/Short-term rental regs move to upper tier

Short-term rental regs move to upper tier

By Chad Ingram

The issue of regulating short-term rentals in Haliburton County will move to the upper tier of the county council table, after receiving support for the concept from each of the county’s four, lower-tier municipal councils.

County councillors came to that agreement during a May 12 online meeting.
During the past few years, each of the county’s four municipal councils have had conversations about introducing regulations and licensing programs for the operation of short-term rentals. In some cases, this has involved public meetings and issuing surveys, but no policies have been put in place.

A number of Ontario municipalities have begun looking at the regulation of short-term rentals within their borders, with some establishing bylaws. Notably, the Town of the Blue Mountains established a policy governing short-term rentals in its official plan in 2009. That policy was subject to an Ontario Municipal Board appeal, which was ultimately dismissed, with some tweaks made to the regulations. The Town of the Blue Mountains’ policy designates certain areas where short-term rentals are permitted, stipulates that owners must acquire a licence through the municipality, and abide by other requirements including occupant load maximums, a site plan, and separation requirements. The framework also entails a demerit point system, whereby owners earn demerits for infractions such as noise complaints.

“I think we’re all in the same boat,” said Dysart et al Mayor Andrea Roberts, adding that discussions in her municipality included the possibility of a licensing system. “I’d like to work together with everybody.”
Roberts said she thought a uniform approach made sense, particularly given some lakes straddle municipal borders.

Algonquin Highlands Deputy Mayor and County Warden Liz Danielsen suggested a fuller conversation on the topic at council’s May 26 meeting.
“I think it’s something we can talk about then, and trust me, I would really like us to have something that’s across the board across the county,” Danielsen said. “It just makes sense that we’re doing the same thing in that regard.”

Roberts suggested that, as was the case with the creation of the county’s shoreline protection bylaw, the lower-tier councils should be asked for resolutions of support, delegating authority on the matter to the upper tier of the county.

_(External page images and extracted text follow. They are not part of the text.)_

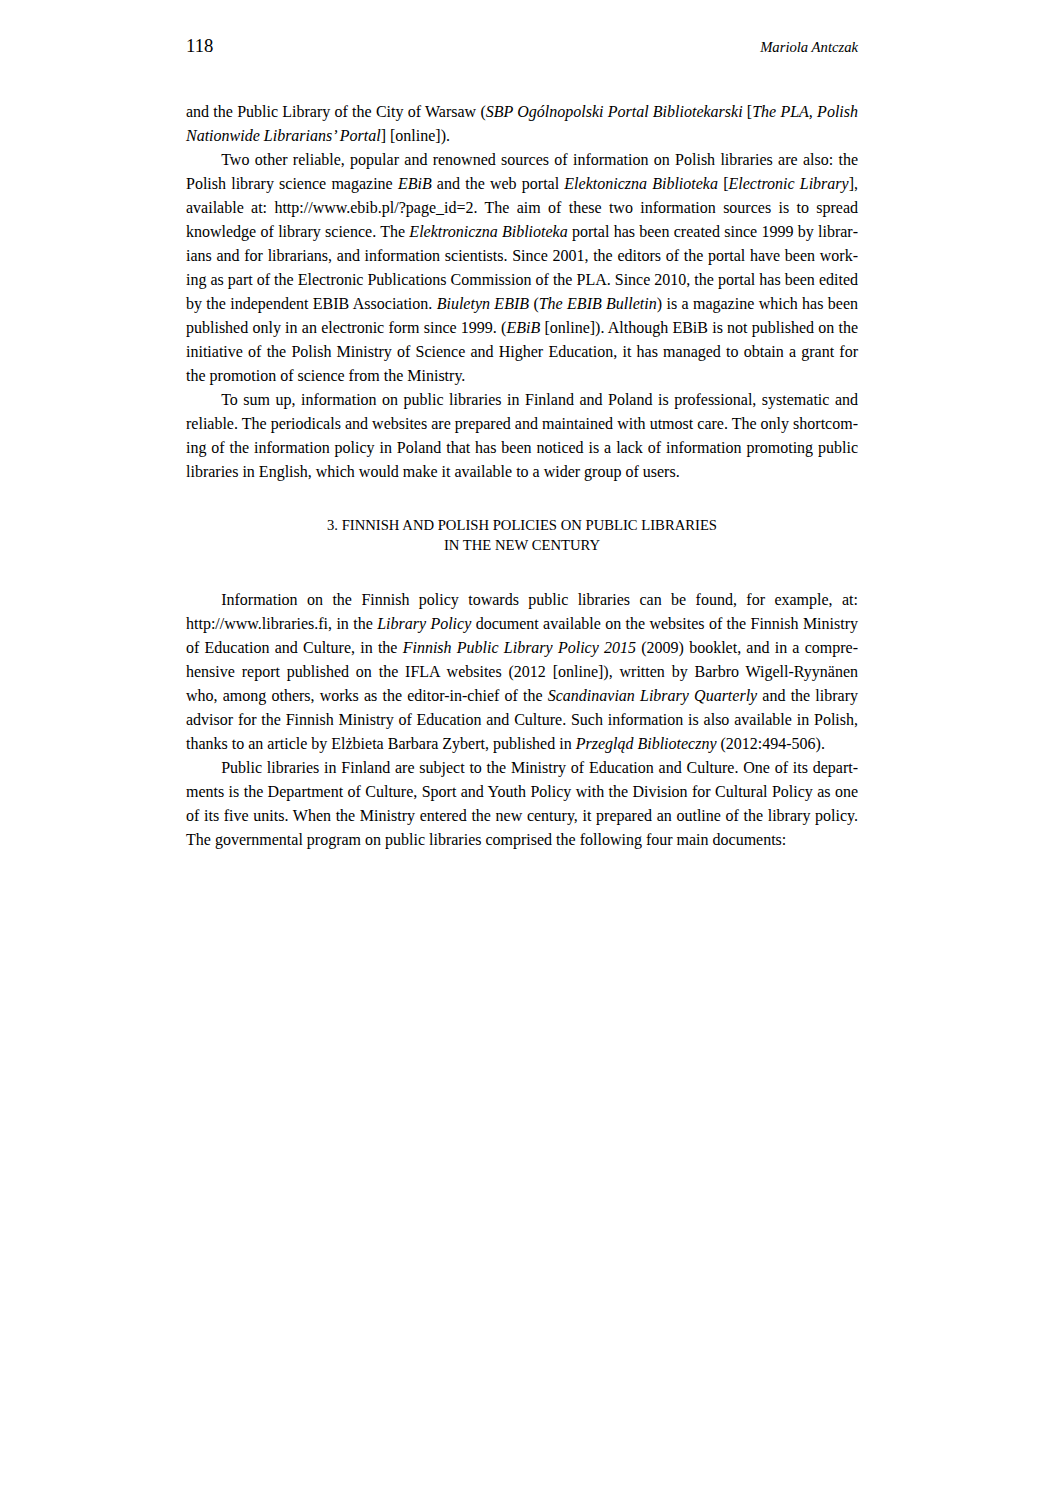118 Mariola Antczak
and the Public Library of the City of Warsaw (SBP Ogólnopolski Portal Bibliotekarski [The PLA, Polish Nationwide Librarians’ Portal] [online]).
Two other reliable, popular and renowned sources of information on Polish libraries are also: the Polish library science magazine EBiB and the web portal Elektoniczna Biblioteka [Electronic Library], available at: http://www.ebib.pl/?page_id=2. The aim of these two information sources is to spread knowledge of library science. The Elektroniczna Biblioteka portal has been created since 1999 by librarians and for librarians, and information scientists. Since 2001, the editors of the portal have been working as part of the Electronic Publications Commission of the PLA. Since 2010, the portal has been edited by the independent EBIB Association. Biuletyn EBIB (The EBIB Bulletin) is a magazine which has been published only in an electronic form since 1999. (EBiB [online]). Although EBiB is not published on the initiative of the Polish Ministry of Science and Higher Education, it has managed to obtain a grant for the promotion of science from the Ministry.
To sum up, information on public libraries in Finland and Poland is professional, systematic and reliable. The periodicals and websites are prepared and maintained with utmost care. The only shortcoming of the information policy in Poland that has been noticed is a lack of information promoting public libraries in English, which would make it available to a wider group of users.
3. Finnish and Polish policies on public libraries
in the new century
Information on the Finnish policy towards public libraries can be found, for example, at: http://www.libraries.fi, in the Library Policy document available on the websites of the Finnish Ministry of Education and Culture, in the Finnish Public Library Policy 2015 (2009) booklet, and in a comprehensive report published on the IFLA websites (2012 [online]), written by Barbro Wigell-Ryynänen who, among others, works as the editor-in-chief of the Scandinavian Library Quarterly and the library advisor for the Finnish Ministry of Education and Culture. Such information is also available in Polish, thanks to an article by Elżbieta Barbara Zybert, published in Przegląd Biblioteczny (2012:494-506).
Public libraries in Finland are subject to the Ministry of Education and Culture. One of its departments is the Department of Culture, Sport and Youth Policy with the Division for Cultural Policy as one of its five units. When the Ministry entered the new century, it prepared an outline of the library policy. The governmental program on public libraries comprised the following four main documents:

“I think this is an issue that’s best approached at the county level,” said Algonquin Highlands Mayor Carol Moffatt. Algonquin Highlands council began discussing potential regulations last summer, and as  Moffatt noted, a draft survey ready to be sent out to the public was set to come before council during a May 20 meeting. Moffatt suggested that if the county council was going to take on the topic, that the township could defer issuing the survey. She added substantial work on the subject has been done by Lake of Bays township, which borders Algonquin Highlands and is part of the District of Muskoka.

“There’s some extremely good and comprehensive work done over the last couple of years by Lake of Bays,” Moffatt said. “They have a very comprehensive report done on it, including a survey, and those outcomes.”

Dysart et al Deputy Mayor Pat Kennedy suggested that Algonquin Highlands might still proceed with its survey, adding it could provide the most-up-to-date information and also form the framework for a larger survey.

“In Minden Hills, we’ve had a number of conversations about this, and in principle, do I agree to take a collaborative, county-wide approach with this? I really, really do,” said Minden Hills Mayor Brent Devolin. Devolin said he had some concerns regarding zoning bylaws and official plans and what overlap and implications there might be for short-term rental regulations, including potentially the creation of a new property classification.

“I would like to discuss that further,” Devolin said, adding that could include input from planning firm D.M. Wills Associates Limited, recently hired by the county to conduct its planning business after the departure of the county’s planning director.
“Having said that, have one uniform set of standards across the county? Hallelujah,” Devolin said. “We should do it on a lot more fronts, not just this.”

“I’m hearing complete concurrence that we should be doing this,” said Danielsen.

The matter will be taken to the lower-tier councils for their support.